Research Article| Volume 33, ISSUE 8, P723-727, October 2002

Radiation exposure to surgeon and patient in intramedullary nailing of the lower limb


      Intramedullary nailing is probably the best method of treating long bone fractures in the lower limb. The operation is guided by fluoroscopy, for guide-wire insertion, fracture reduction and distal locking. No study so far has measured the scatter radiation to the patient’s gonads during intramedullary, particularly femoral, nailing. The purpose here was to estimate the radiation hazard to the patients’ gonads and surgeons’ hands during intramedullary nailing for lower limb fractures. From April 1994 to June 1998, 184 consecutive patients had 224 nailings for lower limb fractures. Twenty-eight patients had Marchetti–Vincenzi nails and the rest had Russell–Taylor nails. There were 45 males and 40 females who had femoral nailing and 71 males and 28 females who had tibial nailing.
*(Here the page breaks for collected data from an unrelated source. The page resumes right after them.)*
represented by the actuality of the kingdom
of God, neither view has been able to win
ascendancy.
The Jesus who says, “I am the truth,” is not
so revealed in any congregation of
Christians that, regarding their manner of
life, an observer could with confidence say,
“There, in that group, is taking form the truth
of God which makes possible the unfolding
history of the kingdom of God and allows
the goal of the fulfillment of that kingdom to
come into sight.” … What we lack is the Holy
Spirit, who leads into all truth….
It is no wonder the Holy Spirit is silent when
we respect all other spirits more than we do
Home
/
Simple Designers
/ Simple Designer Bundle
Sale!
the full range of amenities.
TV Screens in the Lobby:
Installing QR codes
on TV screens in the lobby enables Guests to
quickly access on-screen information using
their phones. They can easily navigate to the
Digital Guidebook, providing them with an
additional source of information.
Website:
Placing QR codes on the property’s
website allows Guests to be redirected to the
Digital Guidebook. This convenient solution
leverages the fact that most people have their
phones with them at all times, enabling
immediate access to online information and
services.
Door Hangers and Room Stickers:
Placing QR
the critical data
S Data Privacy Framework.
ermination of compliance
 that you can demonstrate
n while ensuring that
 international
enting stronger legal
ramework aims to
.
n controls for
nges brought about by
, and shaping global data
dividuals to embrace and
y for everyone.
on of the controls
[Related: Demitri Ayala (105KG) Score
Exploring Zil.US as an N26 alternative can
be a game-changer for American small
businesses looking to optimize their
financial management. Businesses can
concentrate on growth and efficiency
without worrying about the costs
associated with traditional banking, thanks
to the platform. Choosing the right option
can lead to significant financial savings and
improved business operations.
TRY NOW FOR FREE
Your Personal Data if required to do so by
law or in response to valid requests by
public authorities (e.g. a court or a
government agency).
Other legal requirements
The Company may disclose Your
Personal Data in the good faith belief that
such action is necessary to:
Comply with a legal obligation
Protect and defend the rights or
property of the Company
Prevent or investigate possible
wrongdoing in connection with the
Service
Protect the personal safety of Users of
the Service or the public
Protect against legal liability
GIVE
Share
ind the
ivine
The mean (range) age for femoral nailing was 56 (17–95.5) years and the mean age for tibia nailing was 44 (16.5–87.5) years. The average time of radiation when done by consultants was half that of middle-grade surgeons. The mean tibial nailing radiation time for the consultant was 0.56 min and for the middle-grade 1.28 min. The mean femoral nailing radiation time for the consultant was 0.52 min and for the middle-grade 1.61 min (P<0.05). The mean tibial and femoral nailing time were less for Marchetti nailing (P<0.05). Regular protection of the gonads of these patients is mandatory. This study shows that the radiation exposure for Marchetti–Vincenzi nailing is significantly less than for Russell–Taylor nailing. The overall radiation to patient gonads and surgeon hands was within acceptable limits.